The band don’t remain exclusively within their comfort zone. First Light (Ramblin Fever) sees its horns and guitar edge towards funk territory, and the smooth female vocals and soft chimes have a touch of r&b in their genetics. In The Light, on the other hand, is a full-blown soul/r&b tune. A reworking of earlier track Break Of Dawn, it is completely transformed, virtually all traces of reggae removed and replaced by trilling guitars, a skeletal groove and seriously silky vocals. It shows off the band's skills, but whether it fits in here is debatable. Universal Law goes for a more minimal approach to the reggae blueprint, bounding along over a bass part that only uses two notes throughout, and Paid My Dues uses a fuzzy bass line and vigorous vocals to create a more hyped atmosphere than appears elsewhere.
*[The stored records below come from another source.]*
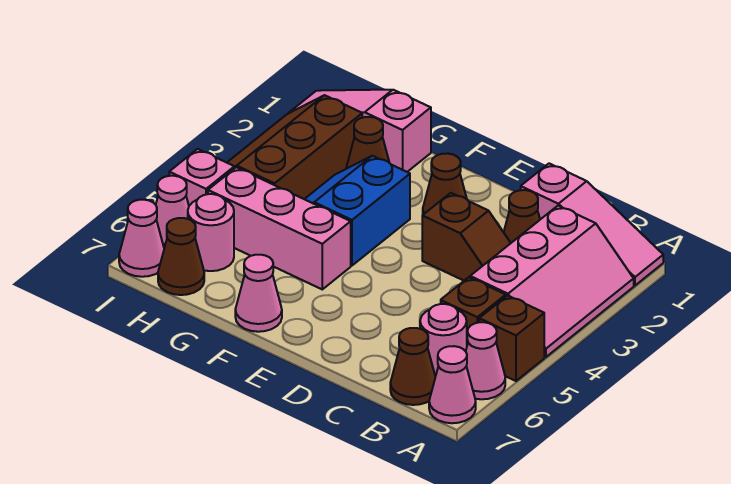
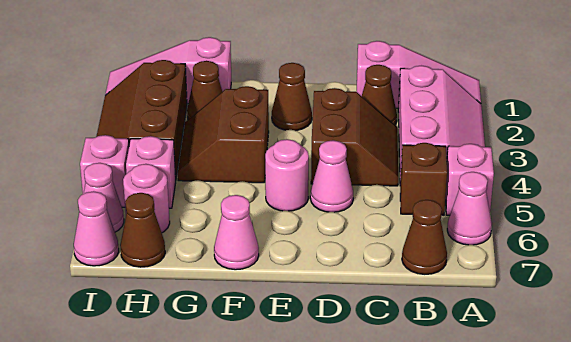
brown 1x1 brick [479,296,544,381] -> pink 1x1 brick [445,144,494,215]
pink 1x1 cone [429,346,476,423] -> pink 1x1 cone moved to [310,140,353,212]
pink 1x1 round brick [420,304,467,377] -> pink 1x1 round brick moved to [265,139,309,211]
brown 1x2 slope [422,193,511,281] -> brown 2x2 slope [311,88,398,186]
blue 2x2 slope [305,156,410,266] -> brown 2x2 slope [178,86,269,183]
pink 1x3 brick [208,167,351,289] -> pink 1x1 brick [126,136,176,208]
Having made their name covering three of the greatest albums of the twentieth century, Easy Star All Stars have set themselves a very hard task when it comes to composing original material. As a result, First Light is unlikely to be as popular as their previous albums, but there is nonetheless plenty to recommend it. A steadfastly traditional rather than innovative reggae record, it could perhaps afford to lose one or two of its fourteen songs, but for the most part it is a highly enjoyable and extremely well executed album.